THE PROPHET OF BOMMANAPPALLE is a superbly-crafted tale with a tragic-ironic ending. It tells of a man who goes searching for his guru and for the truth of his dream but realises in bitterness that he himself is the mover in the tragedy that he feared. Leela is one of Sreekumar’s rare woman characters; she stays back with the reader. The story brings to mind this observation on the art of storytelling: “See, this is what a story does to you. It is nothing but pure magic. It is the craft of the storyteller or rather, his witchcraft.”
Stories like these are reminiscent of Tolstoi’s enduring tales like “What Men Live By.” “He who has love is God,and God is in him, for God is love”
THE GANGES is a sad tale of loneliness and love; of the blindness or callousness of the younger generation to the emotional needs of the older. It is a lesson to the young, ,most of whom will paradoxically not learn it until they are old themselves and it is far too late.
“LESSON” “PASSION FRUIT” and ‘SCHOOL” are parables for our times. They awaken us and make us think. How effectively it is brought home to us, for instance, that the child is the father of the man or that the lowest of the low can rise higher than us! These three pieces leave us richer with the messages they offer which we need to put into practice to make our lives more meaningful. Yet the reader does not feel the pulpit effect which is so distasteful in certain writers.
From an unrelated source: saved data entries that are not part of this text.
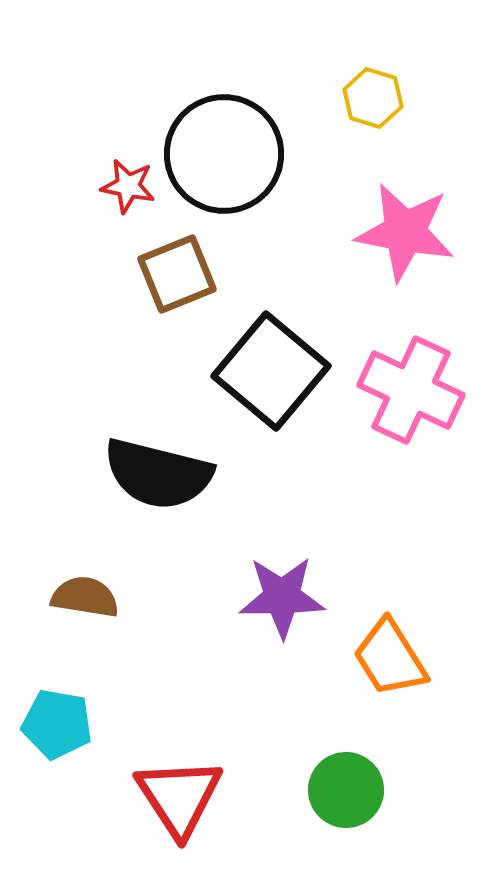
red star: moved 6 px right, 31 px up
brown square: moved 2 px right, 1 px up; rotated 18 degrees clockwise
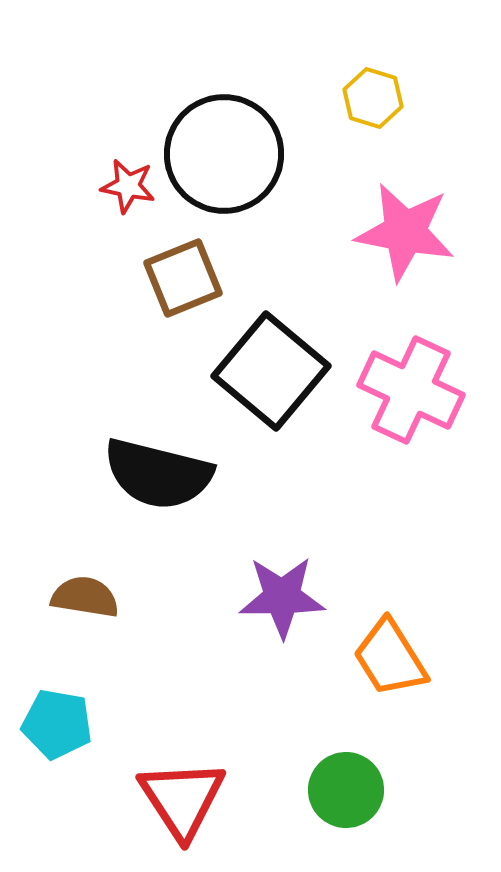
brown square: moved 6 px right, 4 px down
red triangle: moved 3 px right, 2 px down
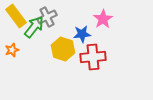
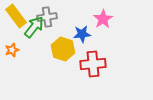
gray cross: rotated 18 degrees clockwise
red cross: moved 7 px down
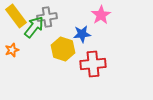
pink star: moved 2 px left, 4 px up
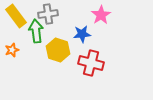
gray cross: moved 1 px right, 3 px up
green arrow: moved 2 px right, 4 px down; rotated 45 degrees counterclockwise
yellow hexagon: moved 5 px left, 1 px down
red cross: moved 2 px left, 1 px up; rotated 20 degrees clockwise
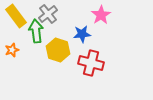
gray cross: rotated 30 degrees counterclockwise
My personal favourites are The DOCTOR AND GOD and THE INVERTED CROSS. The latter would not be out of place in a collection of Oscar Wilde’s short stories. It tells of a destitute family that is fed bread and joy by an unamed stranger. How easily it could have deteriorated into sentimentality! But Sreekumar’simple narration steers clear of that. This poignant tale of hunger and solace at Christmas time tugs at the heart of the reader.The last line”Did you call me?” echoes the Biblical “Knock and the door shall be opened.”. Sreekumar’s stories, however, transcend all religions to take us to the fountainhead. We meet God in THE DOCTOR AND GOD. The speaker is hospitalized and the Surgeon is attending to him. It seems an ordinary situation until the Surgeon’s hands glow,.The reader realizes “with zero at the spine” that the Surgeon is God himself. With stories such as these, Sreekumar succeeds in restoring to contemporary short fiction, the spiritual dimension that it seems to have lost. This is what I regard as the chief strength of Sreekumar’s writing; no doubt, he speaks to others differently. May his hand continue to glow to give us many more beautiful and enriching stories!
Yes, my friend, his stories may not sparkle. Sparkles are seen only on the surface. His writings are luminous with an otherworldly light.
To Sreekumar, the spiritual world is as tangible as the material one.To journey with him to that world one needs to plunge into his stories and flow with them. This, to me , is what is most valuable about his writing.
Literature, as Matthew Arnold said, answers in part that fundamental question -how to live.
Sreekumar’s stories are delicate epiphanies. They show us what men live by. They show us how to live.